__Written task a__. Could you write out the ST-LINK/V3 thread from "Here is a recently" down to "all older stlinks)" without any changes?

__Source__.
== == ==

ST-LINK/V3 ?

[photovore]

When updating my IAR compiler service pack I saw that ST-LINK V3 support was one of the new features. Is there any info concerning this new version of the debugger? I quite enjoy the integrated UART in the ST Dev Boards and was wondering when they would add the feature to their official hardware.  Higher SWD speeds also wouldn't hurt.

[ajb]

Looks like it's already for sale: https://www.aliexpress.com/item/New-STLINK3-st-link3-st-link-V3-STM32-STM8-emulator/32815460150.html

[andersm]

The STM32CubeProgrammer manual gives 24000kHz SWD and 21333kHz JTAG frequencies for the ST-Link v3 (via).

[technix]

The STM32CubeProgrammer manual gives 24000kHz SWD and 21333kHz JTAG frequencies for the ST-Link v3 (via).

That usually means 96MHz or higher core clock. What for?

[lucazader]

It appears this is now in stock at both digikey and mouser:
https://www.digikey.com/product-detail/en/stmicroelectronics/STLINK-V3SET/497-18216-ND/9636028
https://nz.mouser.com/ProductDetail/511-STLINK-V3SET

Here is a recently added technical doc that was added to ST's website explaining the differences in the different ST-link versions, it includes info about the ST-Link V3:
https://bit.ly/2QuEBOd

Headline features:
Based on STM32F723IE processor
USB 2.0 HS interface (rather than FS on all older stlinks)
Integrated VCP port with frequency up to 15MHz (assuming this means up to 15mhz uart)

== == ==

Dataset entries:

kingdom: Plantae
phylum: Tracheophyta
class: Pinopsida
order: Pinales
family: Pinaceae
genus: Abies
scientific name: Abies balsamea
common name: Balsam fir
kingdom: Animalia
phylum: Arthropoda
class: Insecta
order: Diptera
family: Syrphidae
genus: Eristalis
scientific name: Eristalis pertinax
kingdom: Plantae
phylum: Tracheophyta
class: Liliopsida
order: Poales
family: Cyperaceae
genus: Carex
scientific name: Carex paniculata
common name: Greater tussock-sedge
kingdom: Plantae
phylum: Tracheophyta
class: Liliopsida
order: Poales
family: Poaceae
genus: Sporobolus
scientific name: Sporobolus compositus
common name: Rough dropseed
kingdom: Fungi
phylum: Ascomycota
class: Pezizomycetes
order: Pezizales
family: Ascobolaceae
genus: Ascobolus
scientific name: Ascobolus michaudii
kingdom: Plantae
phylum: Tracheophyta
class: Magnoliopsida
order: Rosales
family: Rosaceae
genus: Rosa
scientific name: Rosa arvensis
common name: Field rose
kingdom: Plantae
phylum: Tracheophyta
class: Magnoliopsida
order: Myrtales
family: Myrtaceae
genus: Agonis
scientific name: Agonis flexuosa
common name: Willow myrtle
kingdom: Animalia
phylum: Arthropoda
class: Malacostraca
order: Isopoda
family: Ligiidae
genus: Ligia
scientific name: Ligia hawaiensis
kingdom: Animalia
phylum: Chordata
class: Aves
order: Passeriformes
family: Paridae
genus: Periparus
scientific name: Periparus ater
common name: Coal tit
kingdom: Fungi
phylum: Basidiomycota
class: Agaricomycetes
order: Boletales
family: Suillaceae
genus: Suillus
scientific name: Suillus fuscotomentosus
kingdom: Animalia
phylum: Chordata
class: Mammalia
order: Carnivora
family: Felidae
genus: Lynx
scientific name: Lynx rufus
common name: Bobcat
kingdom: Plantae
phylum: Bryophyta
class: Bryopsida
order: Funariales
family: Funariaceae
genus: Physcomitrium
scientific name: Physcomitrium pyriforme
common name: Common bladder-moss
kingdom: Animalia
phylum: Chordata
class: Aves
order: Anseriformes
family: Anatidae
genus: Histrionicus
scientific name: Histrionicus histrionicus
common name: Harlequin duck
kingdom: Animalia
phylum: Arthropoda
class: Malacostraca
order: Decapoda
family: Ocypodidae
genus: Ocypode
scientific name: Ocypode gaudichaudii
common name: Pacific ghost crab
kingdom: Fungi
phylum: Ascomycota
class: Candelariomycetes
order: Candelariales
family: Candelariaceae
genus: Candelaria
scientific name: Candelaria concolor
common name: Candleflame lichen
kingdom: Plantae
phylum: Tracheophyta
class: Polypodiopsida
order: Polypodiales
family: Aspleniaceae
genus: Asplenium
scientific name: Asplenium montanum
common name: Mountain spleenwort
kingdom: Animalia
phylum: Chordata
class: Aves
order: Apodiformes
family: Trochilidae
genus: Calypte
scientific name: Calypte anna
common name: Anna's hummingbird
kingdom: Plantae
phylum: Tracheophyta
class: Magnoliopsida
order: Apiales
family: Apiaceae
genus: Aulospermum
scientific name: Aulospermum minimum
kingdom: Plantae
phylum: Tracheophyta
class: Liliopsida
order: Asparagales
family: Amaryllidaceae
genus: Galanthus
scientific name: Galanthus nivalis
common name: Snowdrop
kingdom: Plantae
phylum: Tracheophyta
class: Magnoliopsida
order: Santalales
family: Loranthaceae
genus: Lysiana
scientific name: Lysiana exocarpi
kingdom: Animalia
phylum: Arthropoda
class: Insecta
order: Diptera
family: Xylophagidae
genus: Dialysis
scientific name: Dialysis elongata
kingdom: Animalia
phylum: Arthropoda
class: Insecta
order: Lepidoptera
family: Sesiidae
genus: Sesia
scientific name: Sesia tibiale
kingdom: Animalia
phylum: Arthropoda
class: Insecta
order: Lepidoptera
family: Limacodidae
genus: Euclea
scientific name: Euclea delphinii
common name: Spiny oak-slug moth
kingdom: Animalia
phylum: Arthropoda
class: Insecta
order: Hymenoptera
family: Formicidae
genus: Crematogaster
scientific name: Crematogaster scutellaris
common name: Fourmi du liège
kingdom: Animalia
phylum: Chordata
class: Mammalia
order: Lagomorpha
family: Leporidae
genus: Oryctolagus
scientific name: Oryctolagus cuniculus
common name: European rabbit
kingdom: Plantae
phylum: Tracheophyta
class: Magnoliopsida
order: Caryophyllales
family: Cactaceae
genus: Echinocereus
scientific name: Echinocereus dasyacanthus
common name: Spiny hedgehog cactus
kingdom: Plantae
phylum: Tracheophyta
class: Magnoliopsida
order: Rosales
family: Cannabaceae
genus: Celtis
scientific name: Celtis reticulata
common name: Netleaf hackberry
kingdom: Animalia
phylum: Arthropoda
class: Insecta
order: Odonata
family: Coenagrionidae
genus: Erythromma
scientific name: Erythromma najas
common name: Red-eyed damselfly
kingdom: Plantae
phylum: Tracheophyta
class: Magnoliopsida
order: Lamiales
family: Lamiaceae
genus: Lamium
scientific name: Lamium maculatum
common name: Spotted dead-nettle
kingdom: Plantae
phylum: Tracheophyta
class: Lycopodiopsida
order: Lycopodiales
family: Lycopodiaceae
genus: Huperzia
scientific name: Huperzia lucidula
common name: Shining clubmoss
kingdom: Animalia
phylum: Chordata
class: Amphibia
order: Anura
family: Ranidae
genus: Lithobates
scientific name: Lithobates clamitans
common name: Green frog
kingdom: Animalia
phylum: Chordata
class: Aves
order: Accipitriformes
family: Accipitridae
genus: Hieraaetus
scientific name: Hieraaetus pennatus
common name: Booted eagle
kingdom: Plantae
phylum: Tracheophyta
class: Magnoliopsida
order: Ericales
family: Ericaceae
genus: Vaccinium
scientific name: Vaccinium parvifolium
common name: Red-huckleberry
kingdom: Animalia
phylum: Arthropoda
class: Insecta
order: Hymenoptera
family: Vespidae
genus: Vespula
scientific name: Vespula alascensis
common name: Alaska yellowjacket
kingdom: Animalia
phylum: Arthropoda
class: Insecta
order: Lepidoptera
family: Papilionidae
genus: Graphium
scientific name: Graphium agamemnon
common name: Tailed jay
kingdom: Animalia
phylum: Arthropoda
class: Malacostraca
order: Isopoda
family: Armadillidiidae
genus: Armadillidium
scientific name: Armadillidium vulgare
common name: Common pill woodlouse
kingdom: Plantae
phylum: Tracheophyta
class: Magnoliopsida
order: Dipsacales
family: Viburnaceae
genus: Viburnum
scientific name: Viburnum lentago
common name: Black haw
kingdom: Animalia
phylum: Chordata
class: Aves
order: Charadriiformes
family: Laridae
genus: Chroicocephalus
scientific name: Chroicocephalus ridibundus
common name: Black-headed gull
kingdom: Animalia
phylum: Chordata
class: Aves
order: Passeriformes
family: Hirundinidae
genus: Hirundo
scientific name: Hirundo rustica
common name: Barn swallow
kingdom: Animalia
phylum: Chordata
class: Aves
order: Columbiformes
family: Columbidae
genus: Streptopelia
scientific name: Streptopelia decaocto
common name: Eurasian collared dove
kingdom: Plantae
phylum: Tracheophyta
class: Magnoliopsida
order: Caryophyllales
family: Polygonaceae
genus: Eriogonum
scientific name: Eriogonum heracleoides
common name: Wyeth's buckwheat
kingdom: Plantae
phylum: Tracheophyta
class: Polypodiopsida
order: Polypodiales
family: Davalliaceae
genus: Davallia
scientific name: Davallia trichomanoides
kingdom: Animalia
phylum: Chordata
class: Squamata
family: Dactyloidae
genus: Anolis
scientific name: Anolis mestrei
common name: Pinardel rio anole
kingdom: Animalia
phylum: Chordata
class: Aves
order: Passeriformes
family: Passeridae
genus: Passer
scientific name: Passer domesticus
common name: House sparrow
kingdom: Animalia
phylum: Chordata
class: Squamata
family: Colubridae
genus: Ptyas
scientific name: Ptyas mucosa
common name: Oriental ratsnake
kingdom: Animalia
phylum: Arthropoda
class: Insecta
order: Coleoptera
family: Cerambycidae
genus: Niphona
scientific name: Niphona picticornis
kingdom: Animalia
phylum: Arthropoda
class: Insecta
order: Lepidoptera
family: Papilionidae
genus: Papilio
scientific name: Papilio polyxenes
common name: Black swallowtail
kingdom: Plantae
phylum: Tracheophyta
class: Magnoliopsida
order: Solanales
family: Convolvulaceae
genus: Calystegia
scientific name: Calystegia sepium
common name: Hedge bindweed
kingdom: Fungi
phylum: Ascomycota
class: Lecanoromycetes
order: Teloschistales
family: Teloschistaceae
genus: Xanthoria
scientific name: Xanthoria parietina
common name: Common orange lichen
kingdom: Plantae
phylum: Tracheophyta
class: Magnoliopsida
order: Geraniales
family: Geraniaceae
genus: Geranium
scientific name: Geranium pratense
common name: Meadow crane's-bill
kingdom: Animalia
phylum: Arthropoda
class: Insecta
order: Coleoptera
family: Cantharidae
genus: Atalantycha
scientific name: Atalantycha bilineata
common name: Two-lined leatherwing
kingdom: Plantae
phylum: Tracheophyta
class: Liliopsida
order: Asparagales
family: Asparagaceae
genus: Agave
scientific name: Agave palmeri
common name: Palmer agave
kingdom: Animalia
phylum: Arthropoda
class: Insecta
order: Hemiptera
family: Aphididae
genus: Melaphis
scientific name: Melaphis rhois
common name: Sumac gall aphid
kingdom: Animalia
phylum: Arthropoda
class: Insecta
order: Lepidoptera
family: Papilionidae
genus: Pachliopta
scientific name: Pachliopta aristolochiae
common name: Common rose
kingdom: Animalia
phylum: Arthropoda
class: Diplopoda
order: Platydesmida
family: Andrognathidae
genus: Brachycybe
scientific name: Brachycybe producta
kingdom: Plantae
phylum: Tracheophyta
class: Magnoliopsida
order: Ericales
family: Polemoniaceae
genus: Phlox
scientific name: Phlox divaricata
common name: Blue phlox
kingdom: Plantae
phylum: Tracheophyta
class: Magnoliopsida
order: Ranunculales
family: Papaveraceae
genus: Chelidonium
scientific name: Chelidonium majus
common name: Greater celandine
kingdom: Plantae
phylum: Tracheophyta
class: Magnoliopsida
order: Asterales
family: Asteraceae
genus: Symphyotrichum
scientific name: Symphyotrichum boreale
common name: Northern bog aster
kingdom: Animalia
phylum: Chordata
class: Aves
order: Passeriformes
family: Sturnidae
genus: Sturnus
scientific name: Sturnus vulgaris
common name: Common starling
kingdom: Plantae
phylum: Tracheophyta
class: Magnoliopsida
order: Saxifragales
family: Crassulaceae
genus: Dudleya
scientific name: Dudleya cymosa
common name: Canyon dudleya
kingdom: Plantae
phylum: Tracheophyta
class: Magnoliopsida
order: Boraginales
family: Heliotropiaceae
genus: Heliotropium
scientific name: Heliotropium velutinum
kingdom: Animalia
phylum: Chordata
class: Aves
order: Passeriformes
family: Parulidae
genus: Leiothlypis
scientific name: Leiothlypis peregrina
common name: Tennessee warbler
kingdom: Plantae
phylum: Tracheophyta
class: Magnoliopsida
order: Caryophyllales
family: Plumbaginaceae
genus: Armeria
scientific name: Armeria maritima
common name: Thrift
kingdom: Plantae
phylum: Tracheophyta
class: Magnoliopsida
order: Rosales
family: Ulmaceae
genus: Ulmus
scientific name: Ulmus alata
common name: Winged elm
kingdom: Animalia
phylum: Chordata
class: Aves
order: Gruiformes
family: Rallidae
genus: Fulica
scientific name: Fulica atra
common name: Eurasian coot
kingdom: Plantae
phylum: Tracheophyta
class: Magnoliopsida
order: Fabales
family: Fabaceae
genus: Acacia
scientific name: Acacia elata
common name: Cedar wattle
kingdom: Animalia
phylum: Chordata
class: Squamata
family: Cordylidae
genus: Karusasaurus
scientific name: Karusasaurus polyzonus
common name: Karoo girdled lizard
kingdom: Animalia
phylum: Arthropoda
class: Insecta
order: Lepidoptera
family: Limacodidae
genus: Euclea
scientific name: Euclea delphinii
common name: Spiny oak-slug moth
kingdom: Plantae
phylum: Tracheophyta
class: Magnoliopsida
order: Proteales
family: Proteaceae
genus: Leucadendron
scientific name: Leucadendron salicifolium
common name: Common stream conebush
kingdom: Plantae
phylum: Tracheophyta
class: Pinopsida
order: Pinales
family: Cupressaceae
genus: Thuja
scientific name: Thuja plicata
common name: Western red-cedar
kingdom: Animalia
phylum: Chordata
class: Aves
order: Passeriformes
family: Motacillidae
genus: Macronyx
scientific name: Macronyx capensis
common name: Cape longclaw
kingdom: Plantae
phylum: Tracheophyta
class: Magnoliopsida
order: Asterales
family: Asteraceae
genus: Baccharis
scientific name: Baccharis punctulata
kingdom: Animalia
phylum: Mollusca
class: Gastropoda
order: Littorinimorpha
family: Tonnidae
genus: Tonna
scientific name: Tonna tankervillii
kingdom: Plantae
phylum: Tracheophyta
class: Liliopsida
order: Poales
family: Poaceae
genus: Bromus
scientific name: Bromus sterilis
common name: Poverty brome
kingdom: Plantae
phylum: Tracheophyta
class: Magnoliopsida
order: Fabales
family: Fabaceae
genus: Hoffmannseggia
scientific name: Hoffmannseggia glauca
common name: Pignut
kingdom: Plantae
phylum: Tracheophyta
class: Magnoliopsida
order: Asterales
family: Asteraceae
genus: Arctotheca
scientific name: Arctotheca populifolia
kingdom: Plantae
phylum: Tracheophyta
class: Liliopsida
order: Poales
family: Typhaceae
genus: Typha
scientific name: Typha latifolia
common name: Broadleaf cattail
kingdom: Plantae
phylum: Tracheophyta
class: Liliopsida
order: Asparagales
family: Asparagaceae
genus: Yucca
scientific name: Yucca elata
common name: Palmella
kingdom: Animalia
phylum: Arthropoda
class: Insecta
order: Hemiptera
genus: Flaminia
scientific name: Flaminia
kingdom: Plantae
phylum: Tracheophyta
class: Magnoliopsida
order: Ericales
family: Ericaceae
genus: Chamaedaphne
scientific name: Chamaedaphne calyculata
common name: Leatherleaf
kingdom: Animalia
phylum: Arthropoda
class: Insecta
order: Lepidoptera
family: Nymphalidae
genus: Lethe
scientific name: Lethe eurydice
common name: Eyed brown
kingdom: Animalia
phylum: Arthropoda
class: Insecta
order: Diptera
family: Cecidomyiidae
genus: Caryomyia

== == ==

__Written task b__. In the dataset listing, will you substitute "vernacular name" for every "common name" in everything from the line containing "class: Lecanoromycetes" down to the line containing "genus: Symphyotrichum", both of those lines included, leaving the rest untouched and returning only those lines?

__Task response a__.
Here is a recently added technical doc that was added to ST's website explaining the differences in the different ST-link versions, it includes info about the ST-Link V3:
https://bit.ly/2QuEBOd

Headline features:
Based on STM32F723IE processor
USB 2.0 HS interface (rather than FS on all older stlinks)

__Task response b__.
class: Lecanoromycetes
order: Teloschistales
family: Teloschistaceae
genus: Xanthoria
scientific name: Xanthoria parietina
vernacular name: Common orange lichen
kingdom: Plantae
phylum: Tracheophyta
class: Magnoliopsida
order: Geraniales
family: Geraniaceae
genus: Geranium
scientific name: Geranium pratense
vernacular name: Meadow crane's-bill
kingdom: Animalia
phylum: Arthropoda
class: Insecta
order: Coleoptera
family: Cantharidae
genus: Atalantycha
scientific name: Atalantycha bilineata
vernacular name: Two-lined leatherwing
kingdom: Plantae
phylum: Tracheophyta
class: Liliopsida
order: Asparagales
family: Asparagaceae
genus: Agave
scientific name: Agave palmeri
vernacular name: Palmer agave
kingdom: Animalia
phylum: Arthropoda
class: Insecta
order: Hemiptera
family: Aphididae
genus: Melaphis
scientific name: Melaphis rhois
vernacular name: Sumac gall aphid
kingdom: Animalia
phylum: Arthropoda
class: Insecta
order: Lepidoptera
family: Papilionidae
genus: Pachliopta
scientific name: Pachliopta aristolochiae
vernacular name: Common rose
kingdom: Animalia
phylum: Arthropoda
class: Diplopoda
order: Platydesmida
family: Andrognathidae
genus: Brachycybe
scientific name: Brachycybe producta
kingdom: Plantae
phylum: Tracheophyta
class: Magnoliopsida
order: Ericales
family: Polemoniaceae
genus: Phlox
scientific name: Phlox divaricata
vernacular name: Blue phlox
kingdom: Plantae
phylum: Tracheophyta
class: Magnoliopsida
order: Ranunculales
family: Papaveraceae
genus: Chelidonium
scientific name: Chelidonium majus
vernacular name: Greater celandine
kingdom: Plantae
phylum: Tracheophyta
class: Magnoliopsida
order: Asterales
family: Asteraceae
genus: Symphyotrichum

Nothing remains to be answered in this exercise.